Auch bei Schmitts etymologisch begründetem Sprachdenken, das nachgerade eine Mystik des Klangs und des Reims ist, spielen Däubler und Weiß eine wichtige Rolle. Das Wort, zumal das unkonventionelle, hart gefügte Wort ist für Schmitt das wesentliche Moment der Sprache. Dieses dichterisch geprägte Sprachdenken geht in seine späten Überlegungen zum Nomos der Erde ein. Der Begriff des Nomos selbst – des Gesetzes, also dessen, was Schmitts geistiges Leben begründet und getragen hat – wird aus seiner etymologisch-sprachlichen Form hergeleitet. Auch der Raum als Geltungsbereich des Gesetzes wird von Spekulationen über die Korrespondenz von Ort und Ordnung bestimmt. Schmitt wird als dichterisch geprägter Denker des Rechts erkennbar, und das Recht hat in seiner Deutung seinen tiefsten Grund in einer dichterisch begründeten Sprache und einem entsprechenden Denken. Es könnte aufschlussreich sein, diese Überlegungen Schmitts mit den Arbeiten von Émile Benveniste über die indoeuropäischen Institutionen zu vergleichen.

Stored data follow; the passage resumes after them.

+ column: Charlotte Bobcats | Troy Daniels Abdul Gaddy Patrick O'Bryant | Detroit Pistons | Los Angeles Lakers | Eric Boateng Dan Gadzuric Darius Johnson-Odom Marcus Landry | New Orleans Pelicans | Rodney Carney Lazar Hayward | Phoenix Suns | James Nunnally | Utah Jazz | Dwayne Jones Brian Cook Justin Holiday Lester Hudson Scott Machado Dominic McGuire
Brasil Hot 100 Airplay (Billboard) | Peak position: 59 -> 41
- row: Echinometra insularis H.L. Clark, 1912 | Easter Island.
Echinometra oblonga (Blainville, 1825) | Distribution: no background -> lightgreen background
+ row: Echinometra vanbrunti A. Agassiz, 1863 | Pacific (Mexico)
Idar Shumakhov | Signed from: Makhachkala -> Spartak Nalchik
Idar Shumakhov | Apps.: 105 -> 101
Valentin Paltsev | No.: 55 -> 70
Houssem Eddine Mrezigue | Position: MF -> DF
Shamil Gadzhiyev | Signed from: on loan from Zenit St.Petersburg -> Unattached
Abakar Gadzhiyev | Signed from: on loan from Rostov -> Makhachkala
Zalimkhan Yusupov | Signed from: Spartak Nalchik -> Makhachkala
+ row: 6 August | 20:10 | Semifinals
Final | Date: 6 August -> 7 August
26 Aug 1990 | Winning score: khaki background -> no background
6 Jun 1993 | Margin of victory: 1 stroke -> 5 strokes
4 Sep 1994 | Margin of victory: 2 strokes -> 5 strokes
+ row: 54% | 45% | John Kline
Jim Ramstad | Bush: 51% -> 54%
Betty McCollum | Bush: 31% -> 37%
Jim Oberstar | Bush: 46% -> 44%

Höfele betrachtet die etymologisch-klangmystischen Spekulationen Schmitts mit dem für den nüchternen Wissenschaftler gebotenen Abstand. Das Kratyleische einer mimetischen Sprache ist allerdings eine Phantasie seit Menschengedenken. Die Geschichte der „Reise nach Kratylien“ hat Gérard Genette dokumentiert; es sind weiß Gott nicht nur mindere Geister dorthin gereist. Der gängige Hinweis, dass die Klänge in verschiedenen Sprachen unterschiedliche Nuancen und Werte haben, ja sogar ganz verschieden sind, ist kein starker Einwand, denn es ist denkbar, dass einzelne Sprachen oder Sprachgruppen ihre besonderen Klangbedeutungen haben und ihre je eigene Vokal- und Konsonantenharmonie bilden. Der Dichter Jean Cocteau hat den Namen Marlene Dietrichs entsprechend gedeutet; er beginne mit einer Liebkosung und ende mit einem Peitschenschlag. Das gilt selbstverständlich nur im Französischen: Mar­lène Dietrisch. Gibt es eine treffendere Charakterisierung dieser faszinierenden Frau? Parallel zu Schmitts Spekulationen hat in Ungarn Istvan Fónagy, ein wissenschaftlicher Linguist, die Klangbedeutung der Laute erforscht – und ist zu erstaunlichen Ergebnissen gekommen.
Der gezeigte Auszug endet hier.